◆ Work instruction
In how many lines of the entries below does "nose" appear? Give only the number.

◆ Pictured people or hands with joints

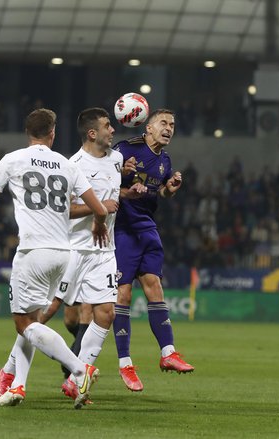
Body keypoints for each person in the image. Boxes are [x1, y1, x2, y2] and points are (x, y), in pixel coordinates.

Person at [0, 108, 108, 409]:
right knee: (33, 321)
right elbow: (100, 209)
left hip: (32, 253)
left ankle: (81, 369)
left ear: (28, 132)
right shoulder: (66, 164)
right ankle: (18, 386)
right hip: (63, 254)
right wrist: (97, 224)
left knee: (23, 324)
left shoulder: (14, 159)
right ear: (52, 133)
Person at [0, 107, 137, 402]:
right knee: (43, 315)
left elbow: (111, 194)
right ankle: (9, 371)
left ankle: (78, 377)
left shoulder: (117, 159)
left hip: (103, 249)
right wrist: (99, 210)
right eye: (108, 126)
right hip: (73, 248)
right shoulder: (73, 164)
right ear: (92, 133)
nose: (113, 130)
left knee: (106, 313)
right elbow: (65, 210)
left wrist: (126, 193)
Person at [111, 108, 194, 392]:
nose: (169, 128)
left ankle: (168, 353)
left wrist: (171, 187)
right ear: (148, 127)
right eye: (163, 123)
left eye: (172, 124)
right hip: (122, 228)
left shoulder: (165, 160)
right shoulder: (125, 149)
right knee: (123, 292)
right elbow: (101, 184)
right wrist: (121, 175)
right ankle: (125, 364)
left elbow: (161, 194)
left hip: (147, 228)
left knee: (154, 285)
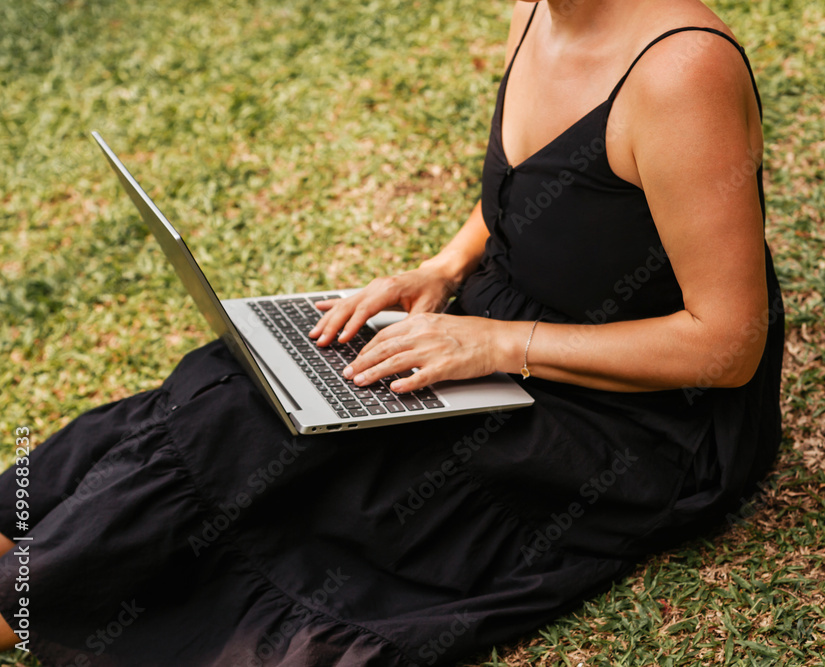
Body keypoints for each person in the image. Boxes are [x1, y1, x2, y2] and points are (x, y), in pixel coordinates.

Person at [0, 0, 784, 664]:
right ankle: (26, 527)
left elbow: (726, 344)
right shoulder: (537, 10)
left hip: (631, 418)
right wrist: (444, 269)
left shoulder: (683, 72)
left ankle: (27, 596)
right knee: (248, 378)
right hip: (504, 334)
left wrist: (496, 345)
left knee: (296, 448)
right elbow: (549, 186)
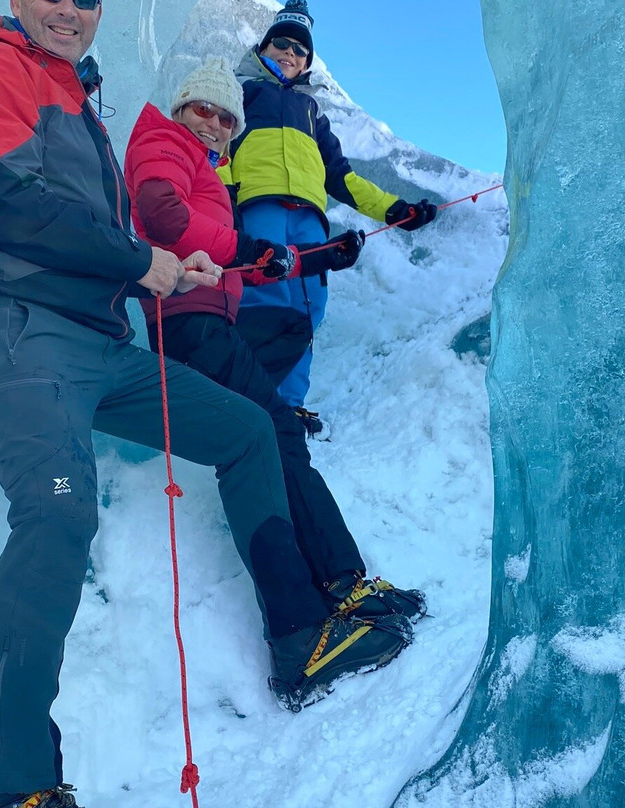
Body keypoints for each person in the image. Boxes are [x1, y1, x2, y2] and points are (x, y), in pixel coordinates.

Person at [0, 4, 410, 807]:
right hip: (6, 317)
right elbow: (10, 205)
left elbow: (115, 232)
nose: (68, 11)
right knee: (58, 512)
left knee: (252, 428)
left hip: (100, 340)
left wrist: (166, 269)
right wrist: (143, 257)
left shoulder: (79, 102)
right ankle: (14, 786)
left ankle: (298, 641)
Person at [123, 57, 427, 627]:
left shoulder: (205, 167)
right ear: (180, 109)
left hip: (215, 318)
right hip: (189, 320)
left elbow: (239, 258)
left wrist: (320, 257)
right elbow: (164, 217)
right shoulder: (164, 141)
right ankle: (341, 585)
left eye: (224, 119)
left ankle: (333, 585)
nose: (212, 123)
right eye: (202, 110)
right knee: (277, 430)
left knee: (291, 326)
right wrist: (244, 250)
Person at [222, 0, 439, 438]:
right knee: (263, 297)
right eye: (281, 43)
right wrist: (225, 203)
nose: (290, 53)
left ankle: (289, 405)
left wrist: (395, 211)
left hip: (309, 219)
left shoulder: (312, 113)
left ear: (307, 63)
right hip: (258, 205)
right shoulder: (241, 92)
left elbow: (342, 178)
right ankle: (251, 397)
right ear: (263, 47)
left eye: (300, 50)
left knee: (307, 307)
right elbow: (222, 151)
---
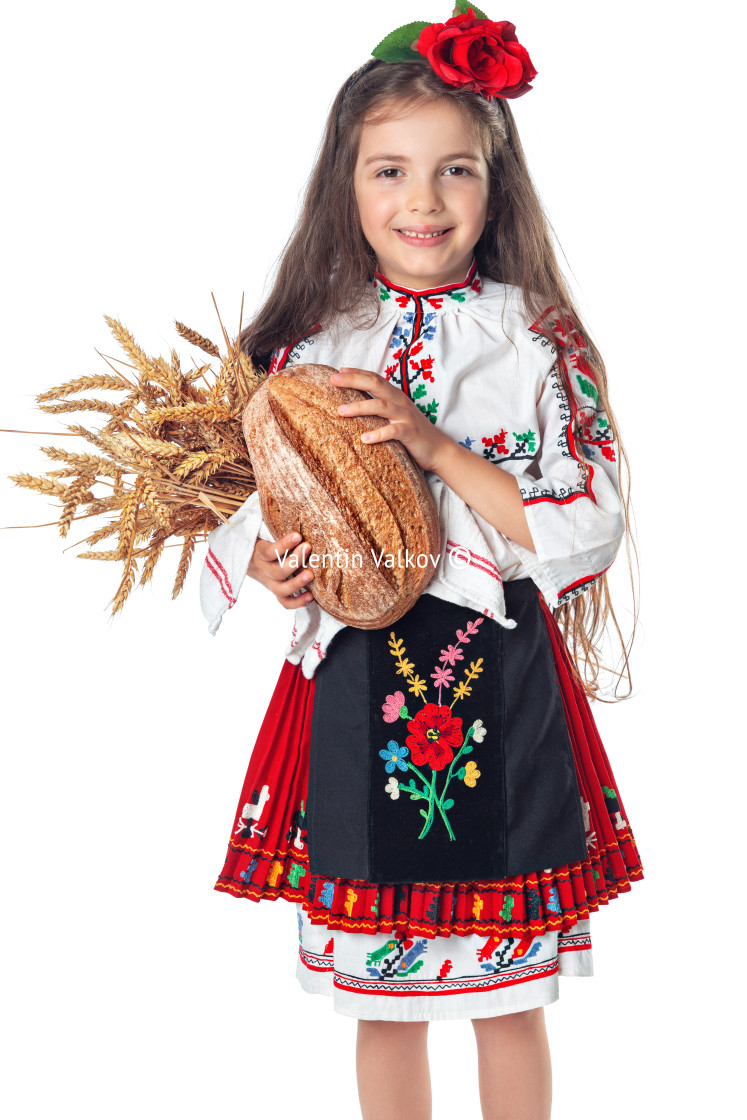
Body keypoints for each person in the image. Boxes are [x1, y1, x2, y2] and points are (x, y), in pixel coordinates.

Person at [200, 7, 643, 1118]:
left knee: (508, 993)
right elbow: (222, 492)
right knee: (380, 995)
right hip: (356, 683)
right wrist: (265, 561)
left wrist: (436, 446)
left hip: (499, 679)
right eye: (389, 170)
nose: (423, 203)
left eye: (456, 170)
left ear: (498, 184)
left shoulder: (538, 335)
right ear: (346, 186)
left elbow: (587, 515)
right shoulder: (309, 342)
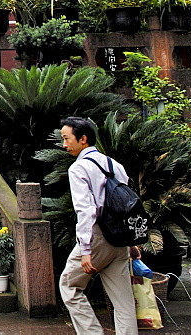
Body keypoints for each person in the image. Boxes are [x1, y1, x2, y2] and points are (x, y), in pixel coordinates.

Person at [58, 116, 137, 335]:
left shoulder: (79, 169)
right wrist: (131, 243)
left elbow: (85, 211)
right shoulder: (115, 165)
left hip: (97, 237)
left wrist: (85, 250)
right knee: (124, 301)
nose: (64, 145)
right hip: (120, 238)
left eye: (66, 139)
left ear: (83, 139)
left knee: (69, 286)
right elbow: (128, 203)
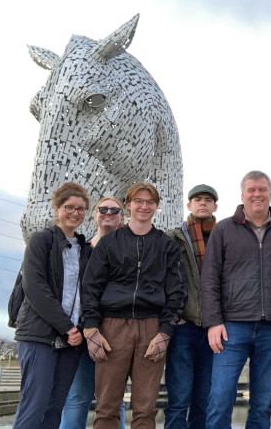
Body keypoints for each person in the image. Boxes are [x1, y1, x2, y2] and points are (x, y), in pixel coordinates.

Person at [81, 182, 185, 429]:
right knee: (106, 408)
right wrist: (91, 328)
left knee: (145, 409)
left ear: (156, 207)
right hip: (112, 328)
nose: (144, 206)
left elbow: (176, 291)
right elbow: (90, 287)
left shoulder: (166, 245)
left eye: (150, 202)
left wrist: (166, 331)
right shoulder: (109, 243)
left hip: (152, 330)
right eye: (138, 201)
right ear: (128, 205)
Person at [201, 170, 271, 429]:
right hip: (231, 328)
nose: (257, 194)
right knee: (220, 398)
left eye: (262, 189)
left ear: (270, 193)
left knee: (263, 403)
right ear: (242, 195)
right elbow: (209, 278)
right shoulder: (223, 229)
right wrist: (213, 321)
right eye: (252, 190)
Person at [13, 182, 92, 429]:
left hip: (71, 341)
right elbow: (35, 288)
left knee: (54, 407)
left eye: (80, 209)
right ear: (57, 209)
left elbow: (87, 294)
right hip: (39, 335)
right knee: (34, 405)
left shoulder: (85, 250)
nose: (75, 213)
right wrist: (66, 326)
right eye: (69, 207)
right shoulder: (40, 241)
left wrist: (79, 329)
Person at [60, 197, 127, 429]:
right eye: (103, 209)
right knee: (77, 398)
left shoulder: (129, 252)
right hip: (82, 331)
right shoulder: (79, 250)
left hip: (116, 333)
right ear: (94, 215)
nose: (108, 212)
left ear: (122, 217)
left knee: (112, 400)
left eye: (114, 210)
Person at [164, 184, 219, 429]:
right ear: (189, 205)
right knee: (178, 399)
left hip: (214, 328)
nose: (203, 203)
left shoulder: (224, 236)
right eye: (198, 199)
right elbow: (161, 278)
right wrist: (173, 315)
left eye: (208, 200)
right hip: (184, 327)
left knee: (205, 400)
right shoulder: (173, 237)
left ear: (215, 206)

◆ Task answer
12